As applicable to a similar state of facts, this court, in the case of Small v. Reeves, 14 Ind. 163, said: “Where a deed is made and accepted and possession taken under it, want of title will not enable the purchaser to resist the payment of the purchase-money, or recover more than nominal damages on his covenants, while he retains the deed and possession, and has been subjected to no inconvenience or expense on ac*276count of the defect of title. This is, in many of the cases, because the purchaser’s possession, being under color of title, may continue undisturbed for twenty years, and thus become perfect, and he be uninjured. And he may rely on the covenants in his deed for redress, if injury occurs.” This case has been approved and followed in many more recent eases, and has become a leading case on the subject embraced in the quotation we make from it. Van Nest v. Kellum, 15 Ind. 264; Hacker v. Blake, 17 Ind. 97; Sumner v. Coleman, 20 Ind. 486; Hanna v. Shields, 34 Ind. 84; Beal v. Beal, 79 Ind. 280; Gibson v. Richart, 83 Ind. 313. But it is insisted that the general principles recognized by the foregoing cases can not be made decisive of this case, because, under all the circumstances attending it, a period of forty years might elapse without extinguishing the adverse claim of the widow and all the children of Adam Appelman to that part of the farm which was set off to the widow.

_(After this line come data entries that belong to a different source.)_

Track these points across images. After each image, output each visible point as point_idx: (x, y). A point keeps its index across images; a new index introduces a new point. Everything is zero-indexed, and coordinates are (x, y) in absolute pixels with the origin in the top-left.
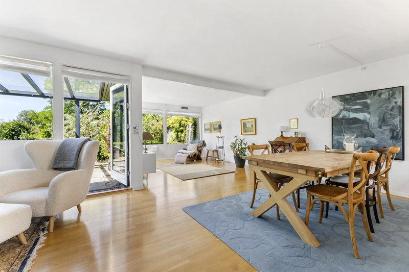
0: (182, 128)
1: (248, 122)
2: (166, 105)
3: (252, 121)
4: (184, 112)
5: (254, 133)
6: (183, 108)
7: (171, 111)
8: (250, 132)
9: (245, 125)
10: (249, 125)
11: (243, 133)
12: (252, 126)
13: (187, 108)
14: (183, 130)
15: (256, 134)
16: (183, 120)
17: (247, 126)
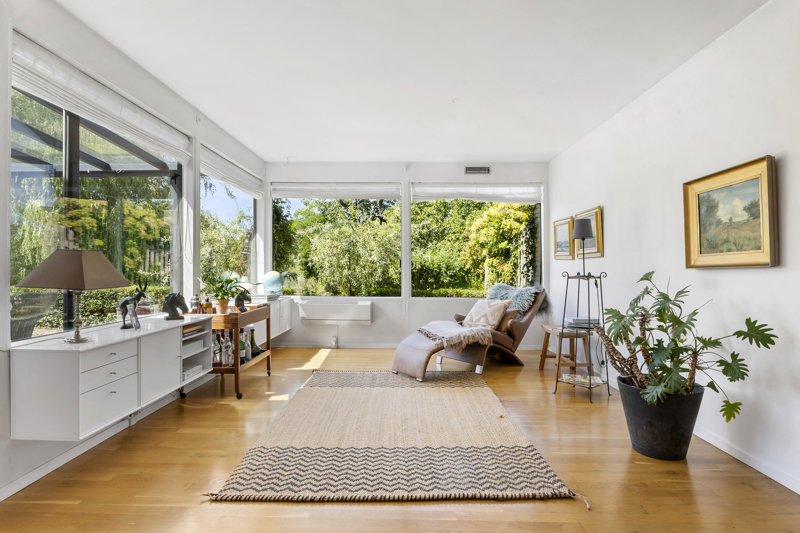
0: (503, 245)
1: (729, 188)
2: (408, 166)
3: (756, 180)
4: (476, 184)
5: (764, 256)
6: (470, 170)
7: (426, 184)
8: (740, 248)
9: (707, 206)
10: (731, 209)
11: (699, 259)
12: (753, 210)
13: (486, 170)
14: (508, 250)
15: (777, 260)
16: (507, 216)
17: (723, 214)
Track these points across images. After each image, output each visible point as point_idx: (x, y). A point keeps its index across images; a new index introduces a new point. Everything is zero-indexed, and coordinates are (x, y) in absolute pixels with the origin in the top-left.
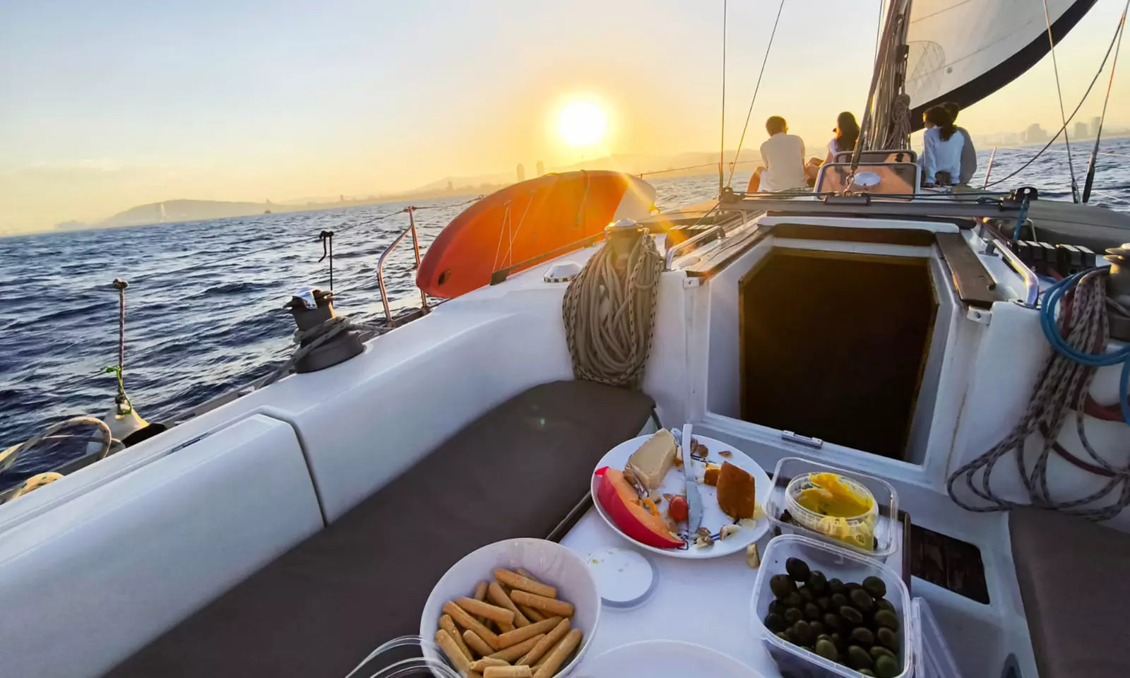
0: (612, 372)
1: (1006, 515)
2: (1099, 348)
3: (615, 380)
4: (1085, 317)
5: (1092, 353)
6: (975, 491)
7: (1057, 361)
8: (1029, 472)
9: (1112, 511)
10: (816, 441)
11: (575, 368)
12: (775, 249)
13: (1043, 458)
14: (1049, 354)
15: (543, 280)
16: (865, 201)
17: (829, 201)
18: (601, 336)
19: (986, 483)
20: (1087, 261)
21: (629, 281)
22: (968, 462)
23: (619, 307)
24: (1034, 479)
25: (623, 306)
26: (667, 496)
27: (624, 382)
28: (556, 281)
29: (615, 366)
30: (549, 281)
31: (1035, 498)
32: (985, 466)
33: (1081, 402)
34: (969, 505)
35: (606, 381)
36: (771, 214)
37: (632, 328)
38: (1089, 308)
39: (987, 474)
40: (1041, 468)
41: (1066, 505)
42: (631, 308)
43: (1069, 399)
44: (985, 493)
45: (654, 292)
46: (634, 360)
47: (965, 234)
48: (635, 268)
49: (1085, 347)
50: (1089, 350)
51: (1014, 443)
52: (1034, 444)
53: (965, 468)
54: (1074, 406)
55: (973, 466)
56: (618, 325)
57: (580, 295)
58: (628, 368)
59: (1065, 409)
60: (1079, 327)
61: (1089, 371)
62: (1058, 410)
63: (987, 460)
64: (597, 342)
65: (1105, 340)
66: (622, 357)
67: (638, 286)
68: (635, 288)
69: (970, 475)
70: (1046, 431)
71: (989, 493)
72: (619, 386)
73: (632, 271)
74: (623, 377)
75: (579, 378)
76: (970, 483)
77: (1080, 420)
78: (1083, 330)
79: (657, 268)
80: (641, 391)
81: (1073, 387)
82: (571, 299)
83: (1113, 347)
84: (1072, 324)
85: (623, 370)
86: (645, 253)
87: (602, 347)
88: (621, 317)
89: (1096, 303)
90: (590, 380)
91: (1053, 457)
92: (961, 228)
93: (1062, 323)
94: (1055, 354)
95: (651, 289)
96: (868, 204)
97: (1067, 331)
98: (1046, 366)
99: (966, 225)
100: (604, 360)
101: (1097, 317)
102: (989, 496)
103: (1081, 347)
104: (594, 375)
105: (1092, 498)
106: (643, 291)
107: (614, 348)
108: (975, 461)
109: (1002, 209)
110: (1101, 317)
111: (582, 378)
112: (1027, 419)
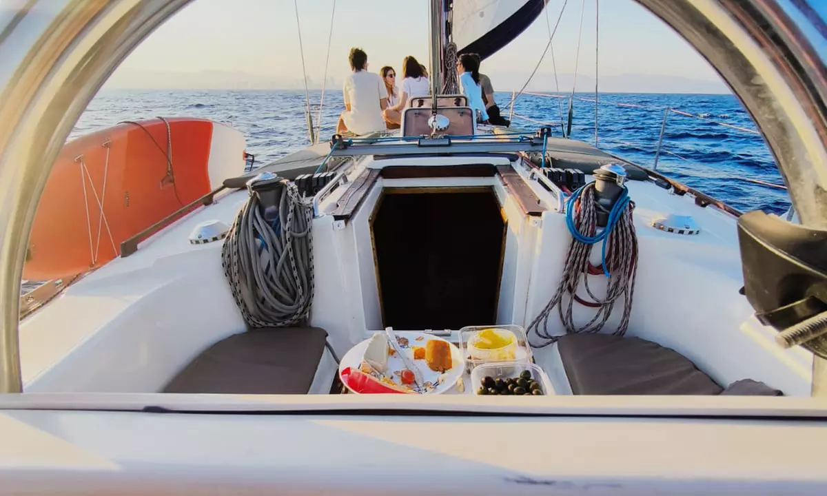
0: (282, 315)
1: (556, 344)
2: (593, 233)
3: (287, 322)
4: (587, 215)
5: (591, 236)
6: (540, 335)
7: (575, 244)
8: (565, 315)
9: (601, 325)
10: (446, 331)
11: (246, 321)
12: (386, 189)
13: (571, 304)
14: (572, 240)
15: (189, 242)
16: (447, 143)
17: (422, 144)
18: (268, 286)
19: (545, 328)
20: (580, 178)
21: (285, 232)
22: (534, 319)
23: (279, 257)
24: (566, 319)
25: (283, 256)
26: (396, 373)
27: (296, 322)
28: (206, 241)
29: (285, 309)
30: (197, 242)
31: (568, 330)
32: (544, 318)
33: (586, 266)
34: (537, 345)
35: (279, 324)
36: (377, 157)
37: (295, 273)
38: (588, 209)
39: (545, 323)
40: (570, 311)
41: (581, 329)
42: (291, 255)
43: (581, 266)
44: (545, 335)
45: (309, 238)
46: (302, 301)
47: (513, 165)
48: (288, 219)
49: (587, 234)
50: (589, 235)
51: (557, 301)
52: (566, 297)
53: (534, 323)
54: (583, 271)
55: (538, 319)
56: (281, 274)
57: (238, 250)
58: (298, 308)
59: (579, 272)
60: (585, 221)
61: (590, 246)
62: (576, 274)
63: (544, 314)
64: (264, 292)
65: (596, 228)
66: (291, 300)
67: (295, 234)
68: (291, 235)
69: (537, 326)
70: (571, 289)
71: (547, 334)
72: (291, 326)
73: (286, 222)
74: (295, 317)
75: (252, 328)
76: (537, 331)
77: (586, 278)
78: (586, 224)
79: (308, 216)
80: (310, 327)
81: (582, 258)
82: (229, 256)
83: (599, 231)
84: (581, 221)
85: (293, 312)
86: (294, 203)
87: (270, 294)
88: (283, 266)
89: (591, 206)
90: (263, 327)
91: (575, 303)
92: (511, 160)
93: (576, 220)
94: (574, 240)
95: (306, 237)
96: (450, 145)
97: (579, 224)
98: (570, 248)
99: (513, 158)
100: (274, 305)
101: (591, 214)
102: (547, 336)
103: (585, 234)
104: (266, 322)
105: (593, 321)
106: (300, 238)
107: (281, 293)
108: (538, 317)
109: (533, 145)
110: (593, 214)
111: (255, 328)
112: (563, 282)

In answer to that argument it may be said that the relief which may be afforded by lapse of time has only been given prominence in a class of cases, and then only in a rather incidental way. The doctrine announced as above in the case of Small v. Reeves, supra, really rests upon the broad and equitable principle that a purchaser of real estate ought not to be permitted to hold on to his deed and to the use and enjoyment of the premises, and, at the same time, resist the payment of the purchase-money. Sebrell v. Hughes, 72 Ind. 186.

No man is compelled to accept a defective title when he has bargained for or has reason to expect a good title, but if a defective title is accepted, and possession is taken under it, ‘under circumstances which do not entitle the purchaser to a rescission, such purchaser has no claim for anything more than nominal damages until eviction, either actual or constructive, occurs.

It may be said generally that the relation which the purchaser of land not fully paid for bears to the vendor is the same in equity as that between landlord and tenant so far as *277the doctrine of estoppel is involved. Bigelow Estop. (3d ed.), 428, and authorities there cited. By the acceptance of an estate, the party accepting is estopped from denying the title under which- he holds. Co. Litt. 352a. A judgment will not be reversed because of a failure to assess or allow merely nominal damages. Platter v. City of Seymour, 86 Ind. 323.

Filed June 16, 1885.

Our conclusion, consequently, is that the cross complaint did not make a case for equitable relief of any kind in favor of the appellant; also, that no material injury was, in any event, inflicted upon the appellant by the sustaining of the demurrer to the second paragraph of his answer.

The judgment is affirmed, with costs.